I am not Lola Chloe, I am but her legacy carrier.

She was a woman who loved me for ten seconds of her life, and left me. She was the wake up call for me to face things that I had long ago painted over with brilliant bullshit paints of lies and self doubt. She..saved me.

"What are you thinking about?" Gwen asked, noticing my quiet composure.

"Mm..not much hon, just...thinking really.."

She smiled knowingly at me, her diamond ring glinting in the dim light cast by lamps and fire place. She leaned in and kissed me, keeping that knowing smile.

"If you need any help thinking, let me know," she said, turning back to entertain the guests.

That is why I love her so much, she's understanding, even more so that Lola ever was in those few moments of our meeting. After the funeral, Gwen took me to a bar, to get drunk. She helped me fix things that I had given up on. She gave me a choice, to live or to live with death.

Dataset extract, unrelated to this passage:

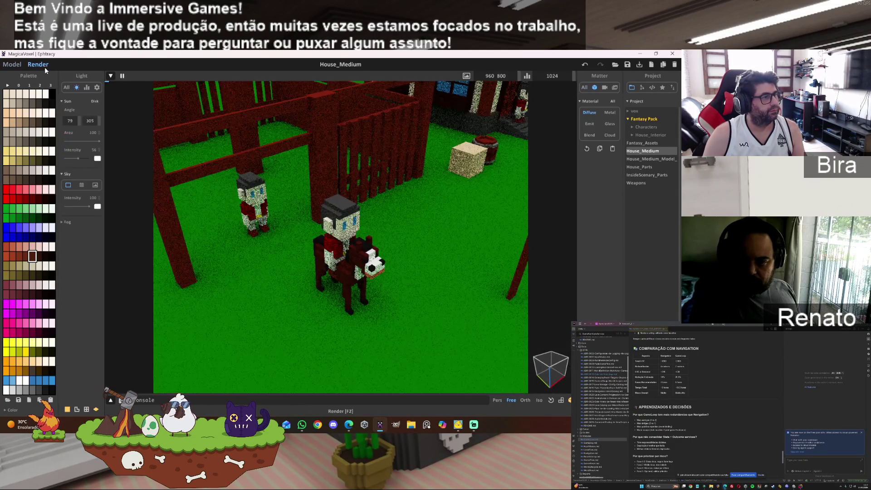
# Orbit the render camera to frame the whole red-roofed house before switching to the Modules folder.
pyautogui.moveTo(399, 218); pyautogui.dragTo(409, 258, button='right')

What all these people in our house don't know, is that locked in a safe box under our bed, are the original works of Lola Chloe, now being priced at quarter of a million dollars worth of essays and such. I will never sell those, Gwen knows this too. I will keep them for my children, and my children's children. A written wake up call to those who forget what is really out there, aside from their own thoughts and feelings.

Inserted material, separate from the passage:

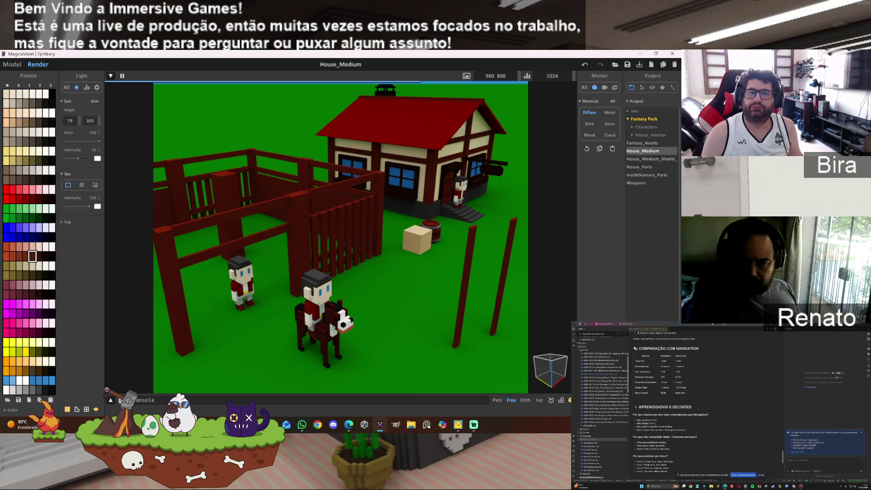
pyautogui.press('alt+Tab')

I think back to that day with the police officer, how he let me go. He gave me a second chance, even if he did have suspicions of me, he let me go. I remember getting back home, a wreck. It took upwards to half a year for me to readjust to being without my parents, my mother being missed the most. I forgave my father by forgetting about him, the scars he left me are badges of life evermore, of moving past the pain and focusing in on that which is apparent and evident...life.

The Lola Chloe case was closed with suicide being ruled, she was given a quiet burial in an unmarked grave somewhere in Brooklyn Park. It was what she had wanted, and it fit.

"Tyler! I got a question man, one that has been bugging me for some time now!" a friend said, coming up to where I sat.

"Where do you get your inspiration man? I mean, we all write here, but you, you're a whole new story!"

What would he want me to say? What would you want me to say? I smiled and didn't play modest, I was done with that role.

"Life, love..and her."

He looked at me puzzled, but soon caught on. I nodded, not caring if he really did understand me, as long as it was true to me and how I felt about it, it was all that mattered.

I had a grouping of interviews with various magazines and literary societies within the next couple of months, to converse over my latest work and what to expect in the future. It was now my turn, my chance, to tell the world the things that one woman could not do with just one voice.

"Life's best moments, are the ones longest delayed and hidden," I said under my breath.

The friend looked at me, "What, did you say something?"

I shook my head, ignoring the question. Gwen saw me from across the room, and nodded.
She knew what I meant whenever I shook my head to a question asked. The world wasn't ready to hear it, not yet.